A Sérgio Alves, aka Azar Azar, coube a primeira apresentação do passado sábado: ladeado pelo percussionista Manu Idhra, pelo saxofonista tenor e flautista João Samuel, pelo baixista Pedro Ferreira e pelo baterista Ricardo Danin, o líder apresentou em palco o álbum Cosmic Drops que este ano lançou na editora Jazzego. Com solos elaborados, Sérgio Alves deixou claro que esta música assente numa espessa camada rítmica de recorte funk bastante dançável tem, ainda assim, espaço para invenção livre, característica que permite aos diferentes solistas — e João Samuel também correspondeu — explorarem zonas não necessariamente cartografadas em disco.

Este ultra-competente quinteto estudou, obviamente, a matéria que gente como Donald Byrd ou Herbie Hancock espalhou em férteis discografias nos anos 70 e arranque dos anos 80 do século passado, mas declina toda essa aprendizagem numa música que aceita as influências que outros presentes — do hip hop ou das diferentes electrónicas — contemplam. É música de agora, tem jazz dentro, mas também algo mais. E tem futuro, a julgar pela presença na plateia de um público mais jovem que, já depois do concerto, fez questão de se passear no foyer com exemplares já autografados de Cosmic Drops debaixo dos braços.

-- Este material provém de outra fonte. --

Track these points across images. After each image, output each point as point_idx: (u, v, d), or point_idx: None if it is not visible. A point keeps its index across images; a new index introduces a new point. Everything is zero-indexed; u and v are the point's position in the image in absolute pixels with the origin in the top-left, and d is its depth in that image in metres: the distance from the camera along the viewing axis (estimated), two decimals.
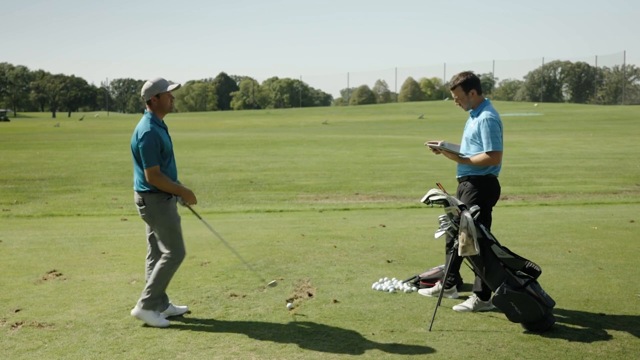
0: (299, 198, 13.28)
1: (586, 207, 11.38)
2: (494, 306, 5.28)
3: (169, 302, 5.24)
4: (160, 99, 5.01)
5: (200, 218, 5.37)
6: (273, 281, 5.55)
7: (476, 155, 5.35)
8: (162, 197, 4.97)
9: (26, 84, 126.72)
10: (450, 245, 5.62)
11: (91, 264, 7.09)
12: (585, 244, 7.89)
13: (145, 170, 4.88)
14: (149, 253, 5.24)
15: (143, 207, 4.99)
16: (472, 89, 5.41)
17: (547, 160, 20.74)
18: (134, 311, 5.02)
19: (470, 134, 5.44)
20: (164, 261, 5.01)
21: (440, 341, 4.62)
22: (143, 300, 5.00)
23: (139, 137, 4.89)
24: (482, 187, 5.37)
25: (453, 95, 5.52)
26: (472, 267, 5.18)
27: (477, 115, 5.42)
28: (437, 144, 5.42)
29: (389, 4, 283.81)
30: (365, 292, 5.89)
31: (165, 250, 5.03)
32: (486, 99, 5.52)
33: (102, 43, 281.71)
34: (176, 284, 6.15)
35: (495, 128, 5.28)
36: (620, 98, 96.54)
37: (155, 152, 4.87)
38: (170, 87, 5.03)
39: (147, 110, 5.05)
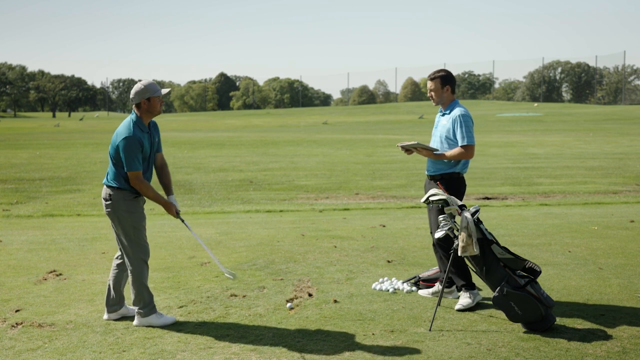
0: (299, 198, 13.28)
1: (586, 207, 11.38)
2: (489, 302, 5.30)
3: (124, 302, 5.24)
4: (150, 102, 4.97)
5: (183, 221, 5.27)
6: (232, 274, 5.26)
7: (451, 150, 5.54)
8: (129, 195, 4.97)
9: (26, 84, 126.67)
10: (443, 247, 5.68)
11: (91, 264, 7.09)
12: (585, 244, 7.89)
13: (127, 174, 4.89)
14: (119, 254, 5.21)
15: (109, 202, 4.96)
16: (447, 85, 5.65)
17: (547, 160, 20.75)
18: (135, 323, 5.03)
19: (444, 131, 5.63)
20: (132, 267, 5.00)
21: (440, 341, 4.62)
22: (139, 312, 5.01)
23: (119, 139, 4.87)
24: (454, 185, 5.57)
25: (429, 85, 5.71)
26: (471, 266, 5.19)
27: (449, 112, 5.65)
28: (411, 143, 5.56)
29: (389, 4, 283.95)
30: (365, 292, 5.89)
31: (127, 251, 5.00)
32: (456, 99, 5.75)
33: (102, 43, 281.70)
34: (176, 284, 6.16)
35: (468, 123, 5.54)
36: (620, 98, 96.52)
37: (136, 157, 4.86)
38: (163, 92, 5.04)
39: (135, 112, 5.00)
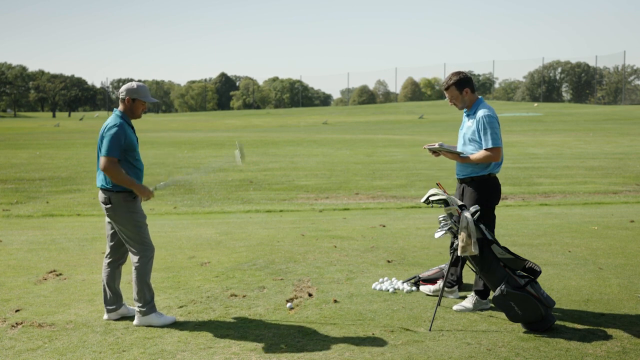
0: (299, 198, 13.28)
1: (586, 207, 11.38)
2: (492, 305, 5.29)
3: (123, 302, 5.24)
4: (134, 104, 5.03)
5: (164, 186, 5.40)
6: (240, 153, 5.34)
7: (477, 153, 5.36)
8: (128, 196, 4.99)
9: (26, 84, 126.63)
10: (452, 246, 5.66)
11: (91, 264, 7.09)
12: (585, 244, 7.89)
13: (101, 158, 4.86)
14: (108, 252, 5.22)
15: (109, 206, 4.97)
16: (465, 87, 5.45)
17: (547, 160, 20.75)
18: (135, 322, 5.03)
19: (469, 133, 5.45)
20: (137, 264, 5.02)
21: (440, 341, 4.62)
22: (140, 310, 5.02)
23: (106, 129, 4.91)
24: (485, 187, 5.39)
25: (447, 95, 5.54)
26: (472, 266, 5.19)
27: (474, 114, 5.45)
28: (434, 145, 5.43)
29: (389, 4, 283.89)
30: (365, 292, 5.89)
31: (133, 250, 5.03)
32: (480, 97, 5.55)
33: (102, 43, 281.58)
34: (176, 284, 6.16)
35: (494, 125, 5.33)
36: (620, 98, 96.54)
37: (117, 145, 4.86)
38: (152, 100, 5.11)
39: (118, 109, 5.05)
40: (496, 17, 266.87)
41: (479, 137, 5.36)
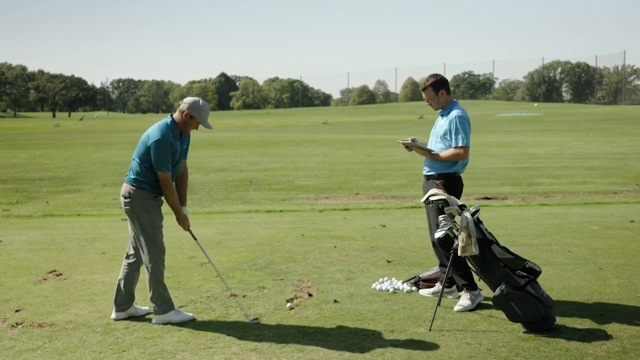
0: (299, 198, 13.28)
1: (586, 207, 11.38)
2: (484, 293, 5.31)
3: (133, 302, 5.26)
4: (190, 120, 5.08)
5: (195, 239, 5.46)
6: (255, 318, 5.19)
7: (446, 150, 5.58)
8: (149, 195, 5.04)
9: (26, 84, 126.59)
10: (443, 246, 5.69)
11: (91, 264, 7.09)
12: (585, 244, 7.89)
13: (158, 174, 4.98)
14: (130, 253, 5.24)
15: (128, 200, 5.03)
16: (441, 89, 5.69)
17: (547, 160, 20.75)
18: (154, 321, 5.08)
19: (441, 131, 5.69)
20: (151, 266, 5.06)
21: (440, 341, 4.62)
22: (156, 311, 5.06)
23: (151, 140, 4.94)
24: (449, 185, 5.59)
25: (424, 95, 5.79)
26: (471, 266, 5.19)
27: (448, 114, 5.69)
28: (408, 140, 5.63)
29: (389, 4, 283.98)
30: (365, 292, 5.89)
31: (145, 250, 5.06)
32: (455, 100, 5.80)
33: (102, 43, 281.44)
34: (176, 284, 6.16)
35: (465, 125, 5.58)
36: (620, 98, 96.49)
37: (167, 159, 4.96)
38: (207, 125, 5.14)
39: (173, 117, 5.08)
40: (496, 17, 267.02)
41: (450, 136, 5.58)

Durante a tarde, na conversa com os artistas, fez-se referência ao contraste que é possível ler nas diferenciadas propostas musicais avançadas por Azar Azar e pelo trio de João Mortágua, Rita Maria e Mané Fernandes, o projecto Quang Ny Lys. Na verdade, há pontos de contacto, e Mortágua e Sérgio Alves até referiram que tocam juntos num novo projecto da Jazzego acabado de lançar, Nelembe. Mas onde Azar Azar busca o pulso constante do goove, olhando para o cosmos, o trio do guitarrista Mané Fernandes, da vocalista Rita Maria e do saxofonista João Mortágua procura a abstracção não idiomática, apresentando uma música livre, mas ultra-vívida, como se nos quisessem contar uma história sem usarem palavras.

Com recurso a processamento electrónico, os três músicos procuram expandir as possibilidades cromáticas dos respectivos instrumentos e vão pacientemente construindo uma densa teia harmónica em que nos vamos enredando. Esta é música de preciosos detalhes, que exige atenção e um outro tipo de engajamento, talvez menos físico e mais emocional. Mas, uma vez mais, o público correspondeu, deixando-se levar na estranha e exótica viagem que esta música propõe. Sucesso, portanto.

Esta semana, o Novembro Jazz prossegue com mais uma dupla jornada com três apresentações: o trio do pianista João Pedro Coelho sobe ao palco na próxima sexta-feira, dia 17, e o quinteto Mazarin divide o palco com a cantora Amaura no dia seguinte, sábado 18. Para continuar a descodificar os mundos que o jazz tem dentro durante este mês de Novembro.